Contamination of materials is a factor in many manufacturing processes, and is of particular concern in the fabrication of integrated circuits. In general, integrated circuit technology is based on the ability to form numerous transistor structures on a single semiconductor substrate. Typically, multiple integrated circuits will be formed on a single silicon wafer, the wafer providing the semiconductor substrate for the circuits. The intricacy of the circuits and the large number of steps involved in the fabrication make it essential that each of the process steps be tightly controlled and meet very stringent specifications to prevent any type of contamination. To increase the purity and hence the quality and reliability of manufacturing processes, most are done in sealed rooms or chambers, where the environment, including temperature, pressure and purity of liquids or gases introduced can be controlled. One of the biggest sources of contamination occurs when the product being manufactured is transferred from one area of the manufacturing process to the next, which necessitates opening a door or valve to introduce the material into the next chamber or room. When the door or valve is open, if there is a pressure differential between the chambers, the potential for contamination is increased. Processing fluid and/or gas will rush from the chamber with the higher pressure to the chamber with the lower pressure to equalize the pressure, bringing solids and liquids along with the gas, which may cause such problems as condensation and particulate contamination on the material being manufactured.

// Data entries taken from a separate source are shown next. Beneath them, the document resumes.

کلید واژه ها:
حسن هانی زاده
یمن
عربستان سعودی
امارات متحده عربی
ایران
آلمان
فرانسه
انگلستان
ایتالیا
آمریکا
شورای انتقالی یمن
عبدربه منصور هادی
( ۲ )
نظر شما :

The solutions used to mitigate the above-identified problem have included: reducing the amount of time that the door or valve is opened to reduce the amount of contaminants that enter the chamber; making the transfer in two stages; utilizing an intermediate or transfer chamber into which only one of the other chambers is opened at a given time; placing calibrated pressure sensors in each chamber; and tying the pressure sensors into the valve-opening mechanisms in both chambers to obtain a desired, consistent pressure balance before the valve between the chambers is opened. However, these solutions, separately or in combination, do not always adequately resolve the aforementioned problems.

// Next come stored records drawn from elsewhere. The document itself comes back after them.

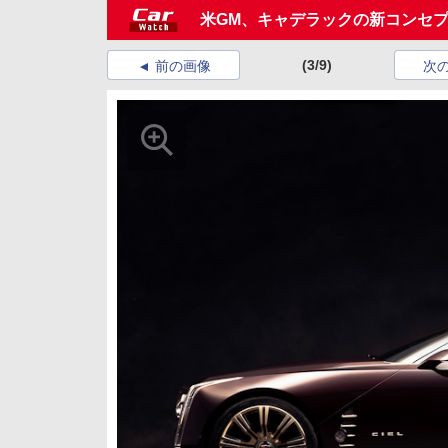
米GM、キャデラックの新コンセ
(3/9)
前の画像
次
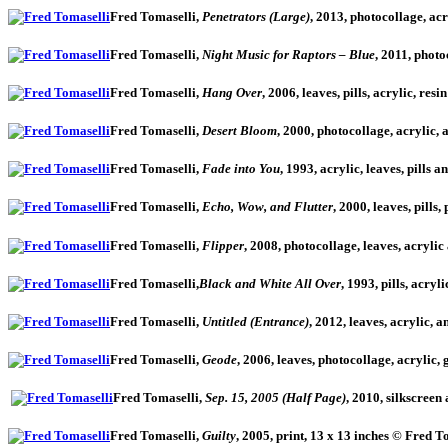
Fred Tomaselli,
Penetrators (Large)
, 2013, photocollage, ac
Fred Tomaselli,
Night Music for Raptors – Blue
, 2011, phot
Fred Tomaselli,
Hang Over
, 2006, leaves, pills, acrylic, r
Fred Tomaselli,
Desert Bloom
, 2000, photocollage, acrylic,
Fred Tomaselli,
Fade into You
, 1993, acrylic, leaves, pills
Fred Tomaselli,
Echo, Wow, and Flutter
, 2000, leaves, pill
Fred Tomaselli,
Flipper
, 2008, photocollage, leaves, acryl
Fred Tomaselli,
Black and White All Over
, 1993, pills, acr
Fred Tomaselli,
Untitled (Entrance)
, 2012, leaves, acrylic,
Fred Tomaselli,
Geode
, 2006, leaves, photocollage, acryli
Fred Tomaselli,
Sep. 15, 2005 (Half Page)
, 2010, silkscreen
Fred Tomaselli,
Guilty
, 2005, print, 13 x 13 inches © Fred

Even minimizing the time the door or valve is open will result in some contamination, especially if the pressure is not equalized between the two chambers before opening the door or valve. One of the biggest problems in equalizing the pressure is keeping the pressure sensors calibrated, as sensors tend to drift in calibration over time. If the pressure sensor in either chamber is out of calibration, the pressure between the two chambers will not actually be equal, and when the door or valve is open, the gas will rush from the higher to lower pressure chamber to equalize the pressure. The effective drift of the pressure sensors is actually doubled if the two sensors drift calibration in opposite directions. If a sensor has drifted, process overseers are generally unaware of the problem until a rush of gas between the chambers has occurred, resulting in contamination of a manufactured product. In order to re-calibrate sensors that have drifted, the manufacturing process generally has to be shut down, and the sensor taken off-line to be calibrated, resulting in production down-time.
U.S. Pat. No. 5,808,175 issued Sep. 15, 1998 to Shen-Yan Chang discloses a method of temporarily, manually mounting a second, in-line calibrated sensor to the same chamber for the purpose of monitoring or correcting the first sensor. However, Chang only utilizes the second sensor for comparison to the readings obtained from the first sensor for the same chamber, to determine if it needs replacing. If there is drift in the sensors used to read the pressure in different chambers, a situation may still occur wherein the pressure differential between two chambers is such that a rush of gas and contaminants occurs when the door or valve between the two chambers is opened.
It would, therefore, be desirable to be able to provide a method and apparatus wherein the pressure in the two chambers between which materials are being transferred can be kept equal so that there will not be a rush of gas between the two chambers when the door or valve is opened.